Your objective:
Copy out precisely the lines of the material that follows, beginning with the line containing "Each image here" and ending with its last line; exclude pictures.

Source material:
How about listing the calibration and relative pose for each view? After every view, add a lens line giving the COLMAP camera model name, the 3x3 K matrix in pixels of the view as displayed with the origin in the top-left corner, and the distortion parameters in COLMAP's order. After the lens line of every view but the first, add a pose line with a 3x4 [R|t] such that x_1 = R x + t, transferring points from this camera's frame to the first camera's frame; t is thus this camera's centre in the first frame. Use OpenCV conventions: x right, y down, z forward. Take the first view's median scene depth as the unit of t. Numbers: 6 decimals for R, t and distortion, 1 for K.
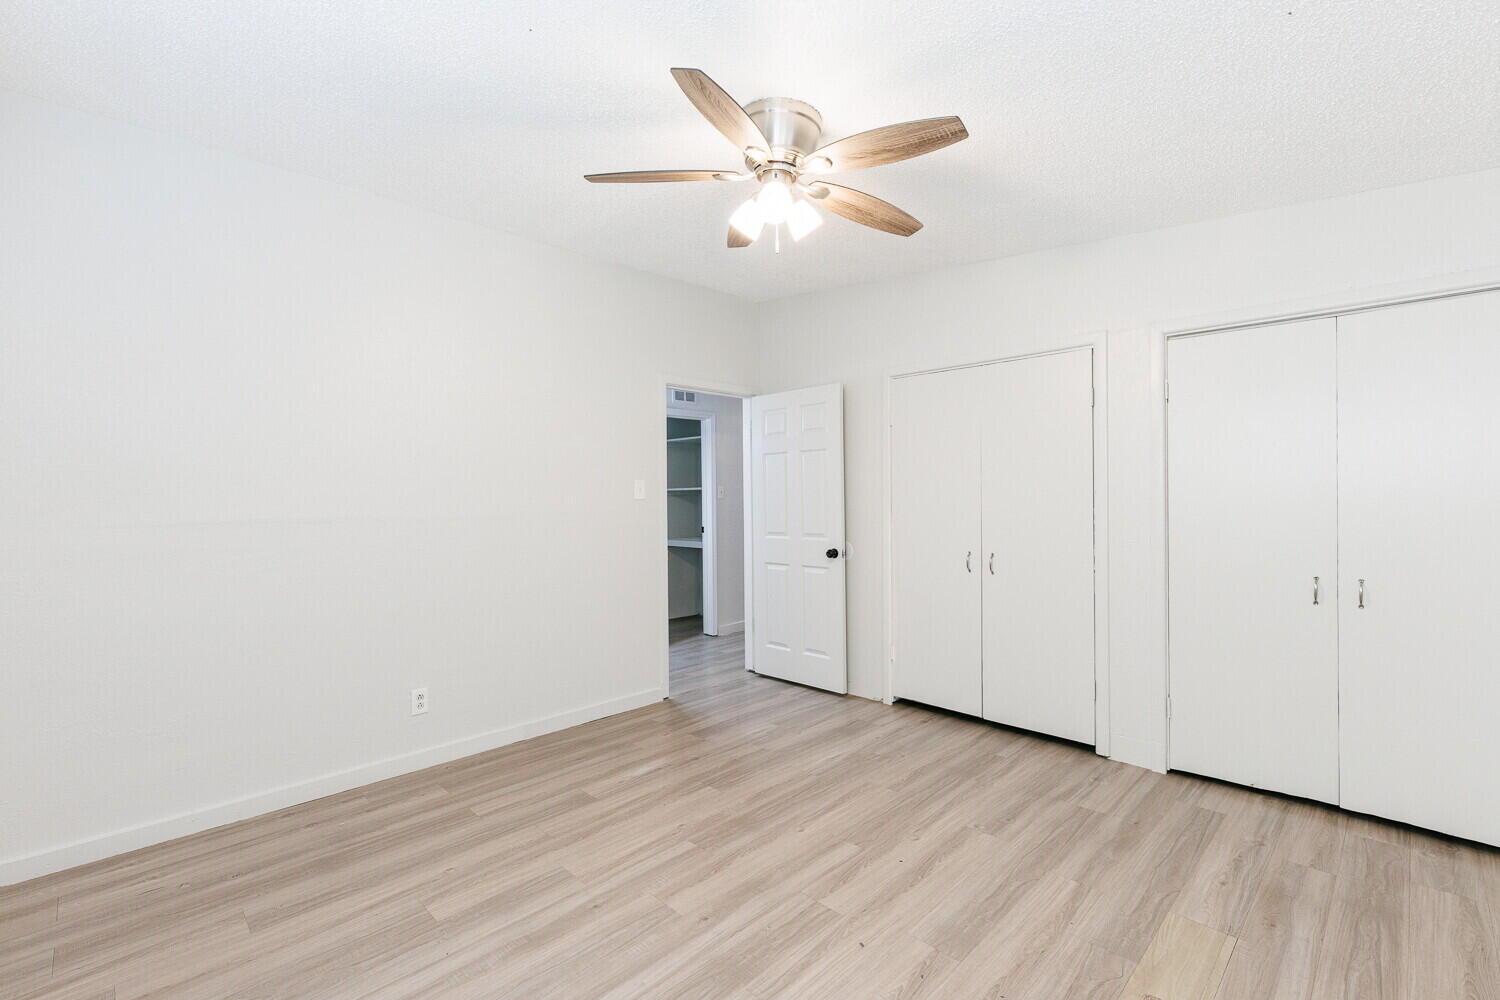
lens RADIAL K [[661.0, 0, 761.7], [0, 661.0, 491.6], [0, 0, 1]] dist [-0.002155, -0.001004]
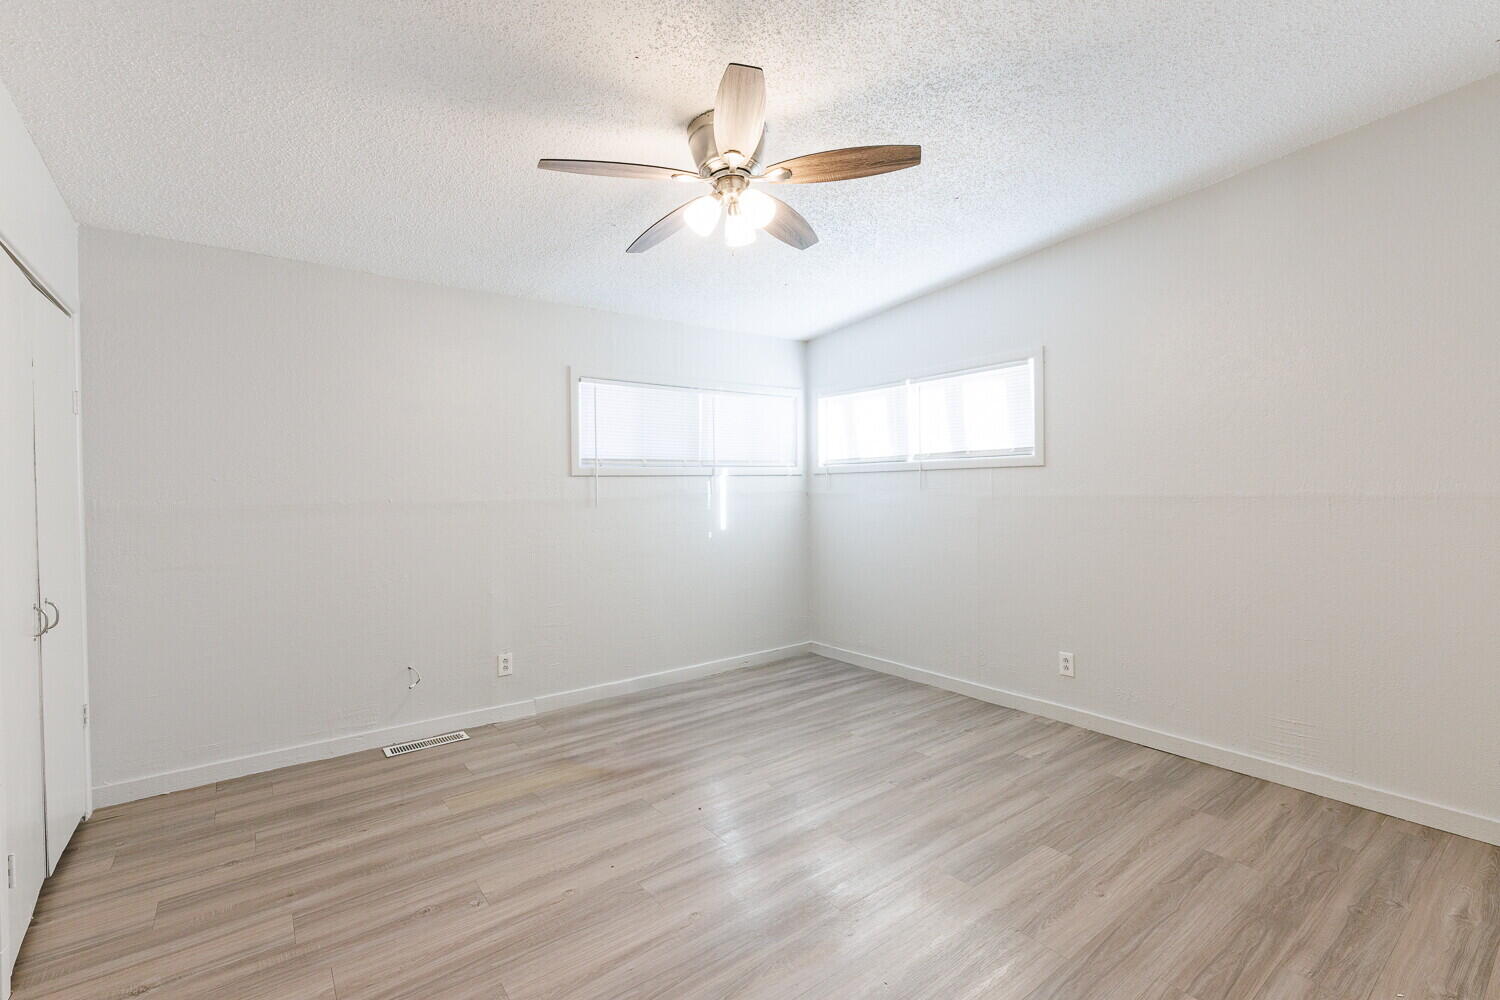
lens RADIAL K [[661.0, 0, 761.7], [0, 661.0, 491.6], [0, 0, 1]] dist [-0.002155, -0.001004]
pose [[-0.989834, 0.021005, 0.140665, -0.145626], [0.021732, 0.999757, 0.003633, 0.011734], [-0.140555, 0.006653, -0.990051, 1.819362]]
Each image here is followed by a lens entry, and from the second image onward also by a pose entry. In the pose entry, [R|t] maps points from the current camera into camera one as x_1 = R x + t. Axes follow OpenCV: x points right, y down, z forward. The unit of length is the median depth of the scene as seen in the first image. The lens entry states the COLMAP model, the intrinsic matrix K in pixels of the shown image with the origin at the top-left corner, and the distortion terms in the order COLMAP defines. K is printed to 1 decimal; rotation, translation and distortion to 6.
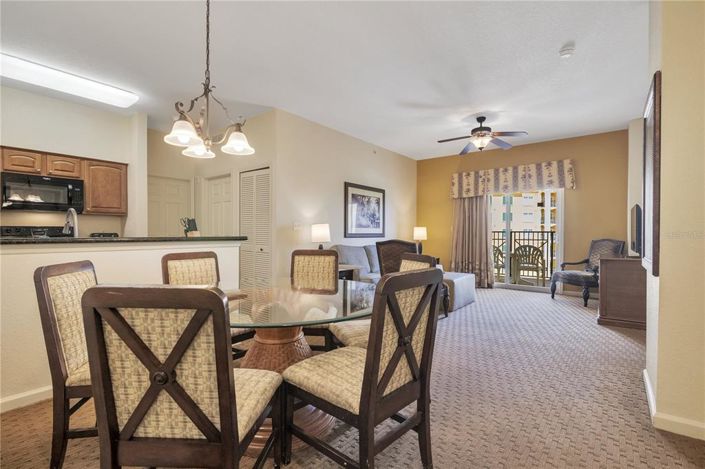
lens RADIAL K [[336.5, 0, 347.2], [0, 336.5, 236.0], [0, 0, 1]] dist [-0.015213, 0.002128]
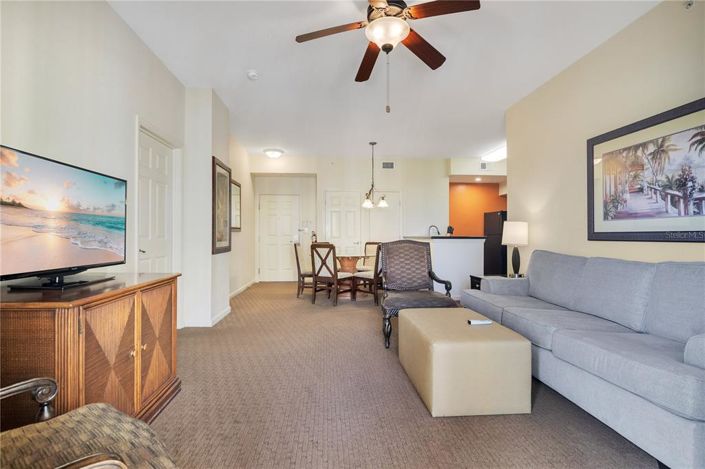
lens RADIAL K [[336.5, 0, 352.3], [0, 336.5, 237.7], [0, 0, 1]] dist [-0.015213, 0.002128]
pose [[-0.726669, 0.002670, -0.686983, 0.581503], [-0.004479, 0.999953, 0.008625, -0.002148], [0.686973, 0.009344, -0.726623, 1.007545]]
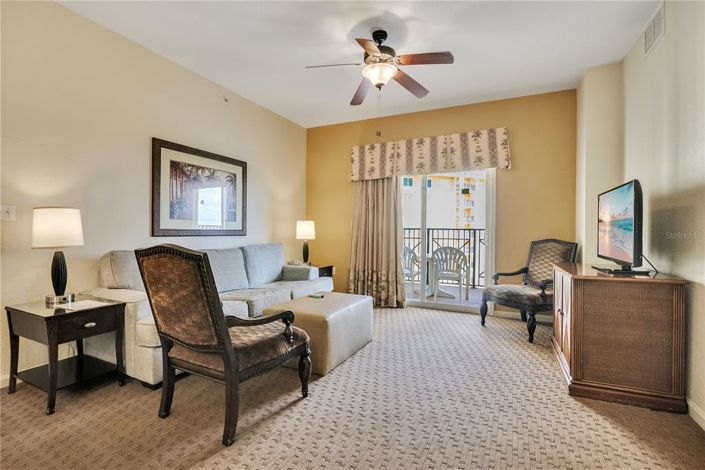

Exercise result:
Each image here is followed by a lens entry, and from the second image onward also by a pose entry. In the pose entry, [R|t] maps points from the current camera into camera one as x_1 = R x + t. Axes follow OpenCV: x points right, y down, z forward. The unit of length is the median depth of the scene as seen in the first image. The lens entry states the COLMAP model, the intrinsic matrix K in pixels of the shown image with the origin at the top-left corner, and the distortion terms in the order COLMAP defines. K is printed to 1 decimal; rotation, translation and distortion to 6.
lens RADIAL K [[336.5, 0, 347.2], [0, 336.5, 236.0], [0, 0, 1]] dist [-0.015213, 0.002128]
lens RADIAL K [[336.5, 0, 352.3], [0, 336.5, 237.7], [0, 0, 1]] dist [-0.015213, 0.002128]
pose [[-0.726669, 0.002670, -0.686983, 0.581503], [-0.004479, 0.999953, 0.008625, -0.002148], [0.686973, 0.009344, -0.726623, 1.007545]]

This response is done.